## YOUR TASK
Tell how many lines in these records contain the string "thanh", with only the number as the reply.

[DATA RECORDS — start]

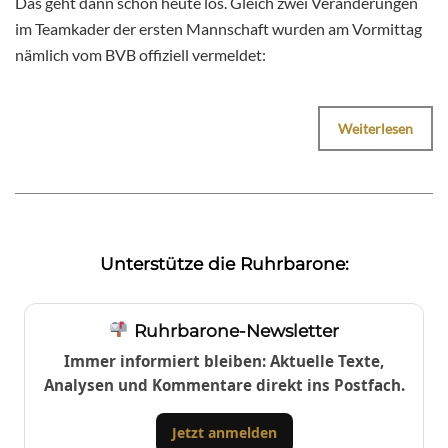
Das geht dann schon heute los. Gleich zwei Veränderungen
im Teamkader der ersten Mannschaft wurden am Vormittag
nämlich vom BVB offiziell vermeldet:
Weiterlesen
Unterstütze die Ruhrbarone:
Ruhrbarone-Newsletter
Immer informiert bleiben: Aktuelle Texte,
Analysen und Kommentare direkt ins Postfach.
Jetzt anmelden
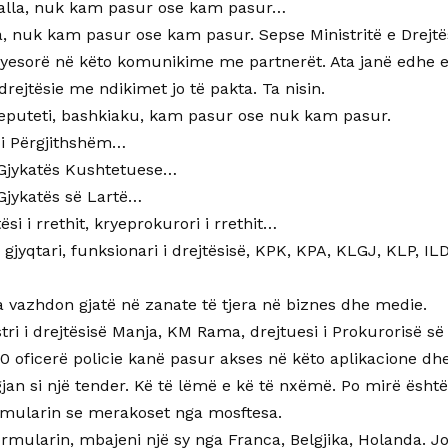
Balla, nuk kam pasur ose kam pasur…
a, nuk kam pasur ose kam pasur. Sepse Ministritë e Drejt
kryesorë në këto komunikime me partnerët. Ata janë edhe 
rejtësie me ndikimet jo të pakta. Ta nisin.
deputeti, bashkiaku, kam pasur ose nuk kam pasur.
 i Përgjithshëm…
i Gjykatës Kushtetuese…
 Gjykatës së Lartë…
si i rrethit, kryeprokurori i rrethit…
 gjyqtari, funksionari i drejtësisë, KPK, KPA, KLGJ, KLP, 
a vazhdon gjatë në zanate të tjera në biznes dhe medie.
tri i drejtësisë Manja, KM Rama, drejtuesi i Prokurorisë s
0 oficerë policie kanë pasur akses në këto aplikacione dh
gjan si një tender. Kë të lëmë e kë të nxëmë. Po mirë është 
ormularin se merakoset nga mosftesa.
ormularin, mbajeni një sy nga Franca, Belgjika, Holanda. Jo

[DATA RECORDS — finish]
[DATA RECORDS — start]

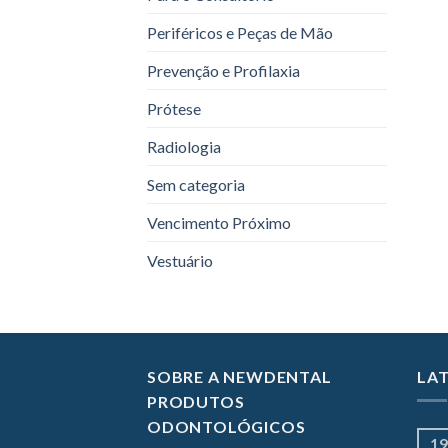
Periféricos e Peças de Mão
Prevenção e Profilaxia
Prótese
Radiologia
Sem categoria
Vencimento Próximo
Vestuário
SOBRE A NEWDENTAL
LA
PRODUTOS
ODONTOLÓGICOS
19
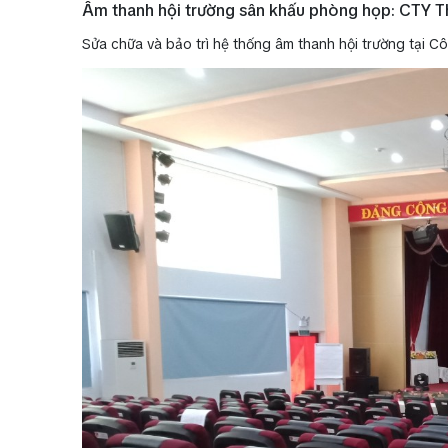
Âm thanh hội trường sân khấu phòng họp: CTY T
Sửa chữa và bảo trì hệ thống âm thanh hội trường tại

[DATA RECORDS — finish]
[DATA RECORDS — start]

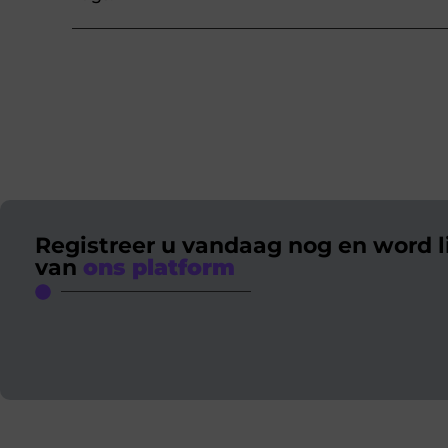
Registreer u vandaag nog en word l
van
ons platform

[DATA RECORDS — finish]

## RESULT
2